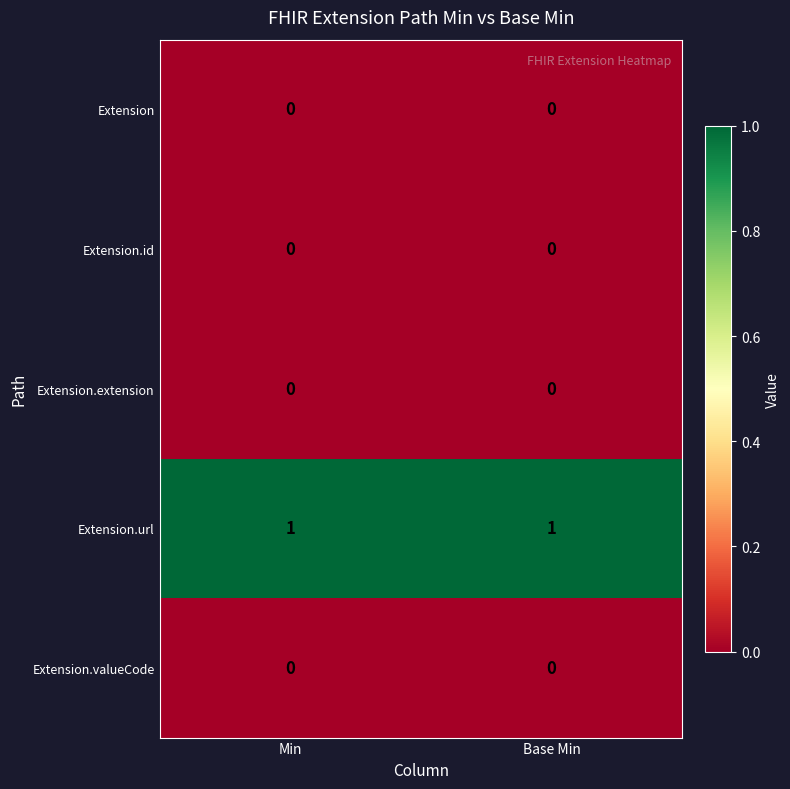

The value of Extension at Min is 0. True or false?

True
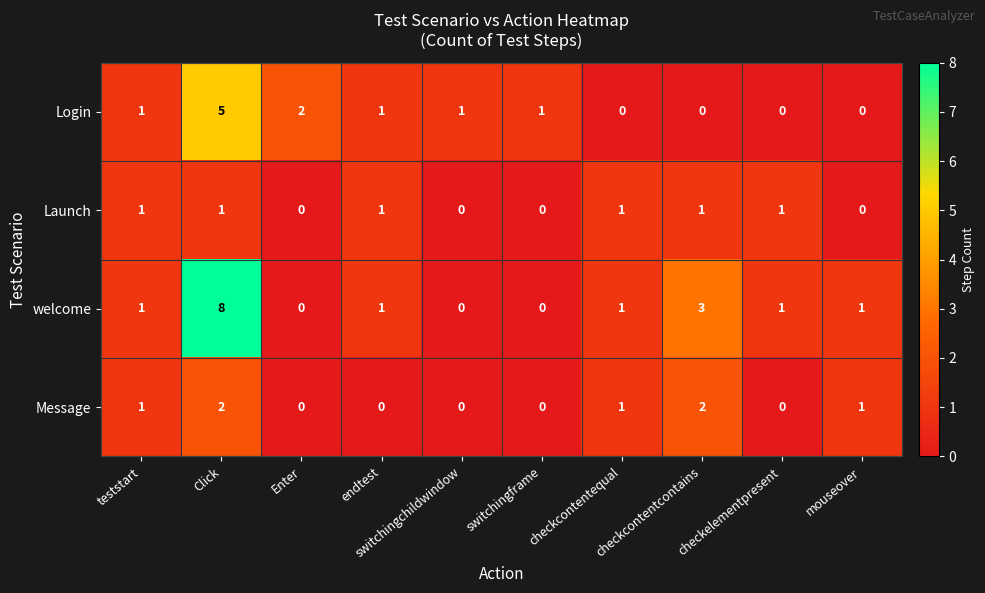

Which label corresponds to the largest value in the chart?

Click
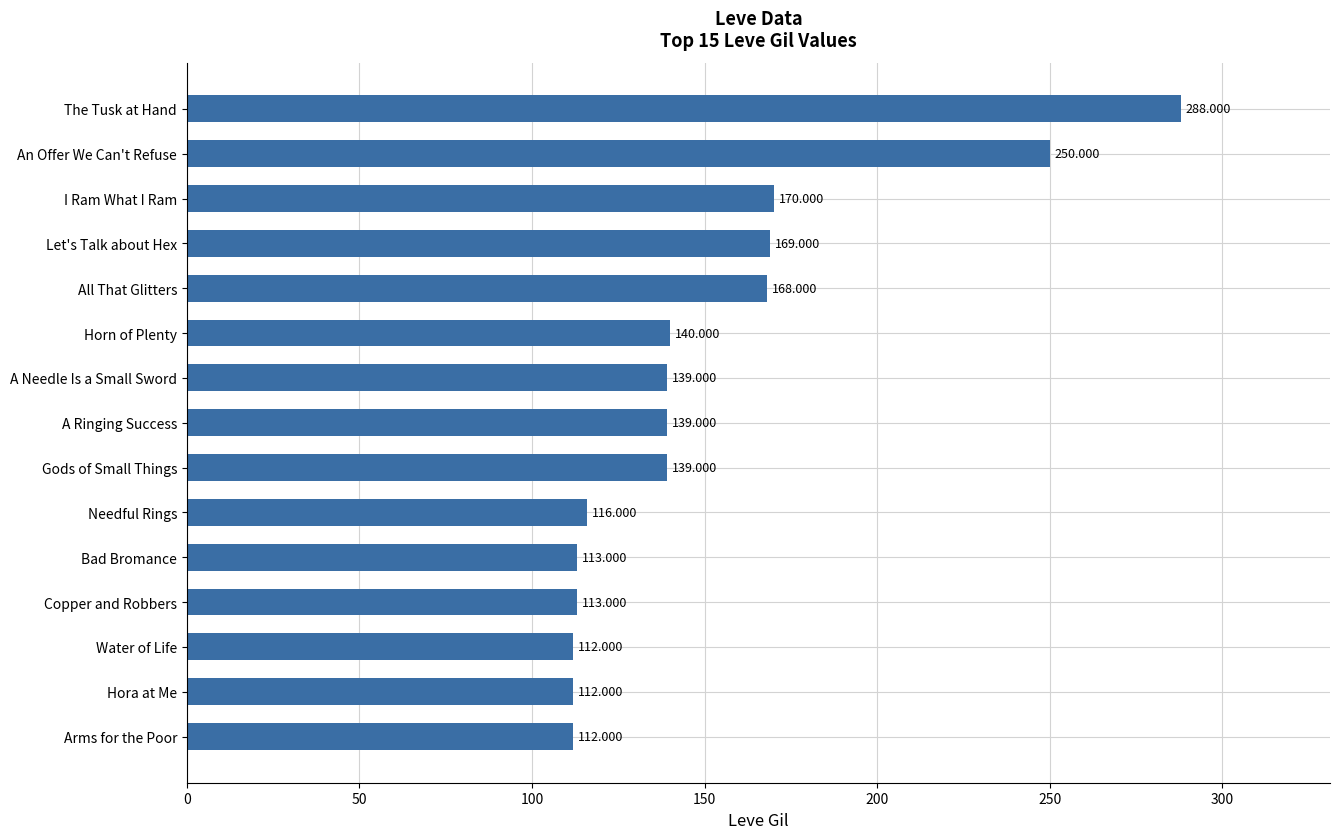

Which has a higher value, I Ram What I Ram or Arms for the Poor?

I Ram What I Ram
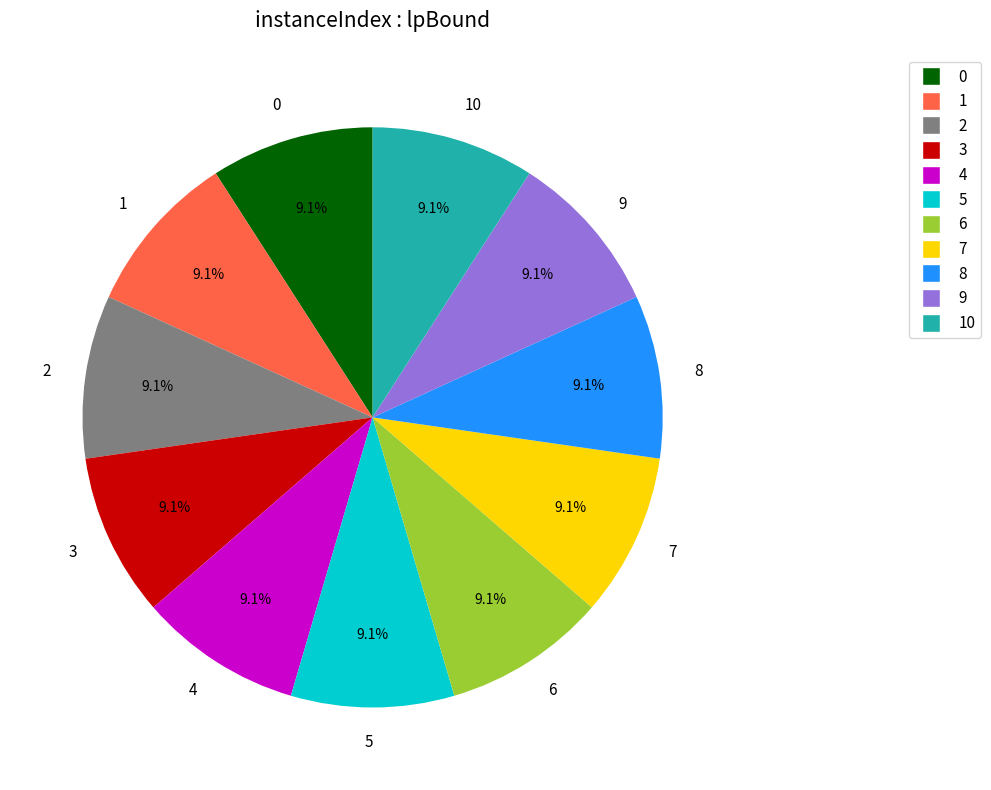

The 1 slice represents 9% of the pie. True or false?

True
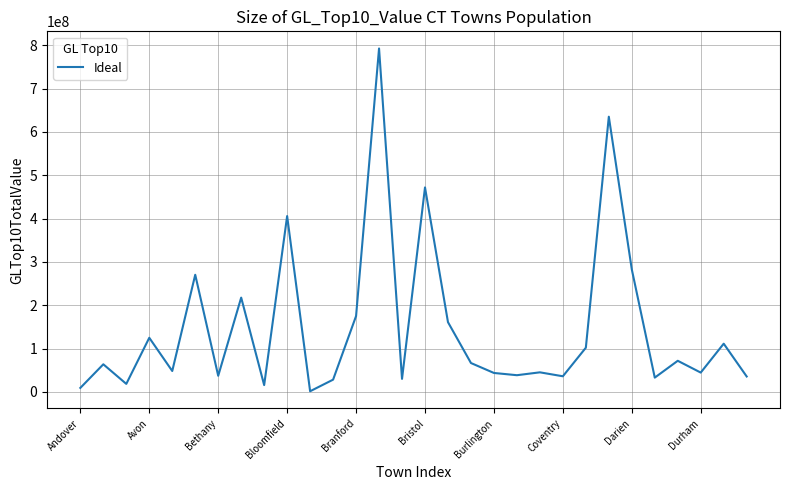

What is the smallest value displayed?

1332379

### What you will do
Could you write out the listing again, switching every "value" to "figure" and keeping everything else unchanged? Leave out the pictures.

### Exercise output
The figure of Extension at Min is 0. True or false?

True

Which label corresponds to the largest figure in the chart?

Click

Which has a higher figure, I Ram What I Ram or Arms for the Poor?

I Ram What I Ram

The 1 slice represents 9% of the pie. True or false?

True

What is the smallest figure displayed?

1332379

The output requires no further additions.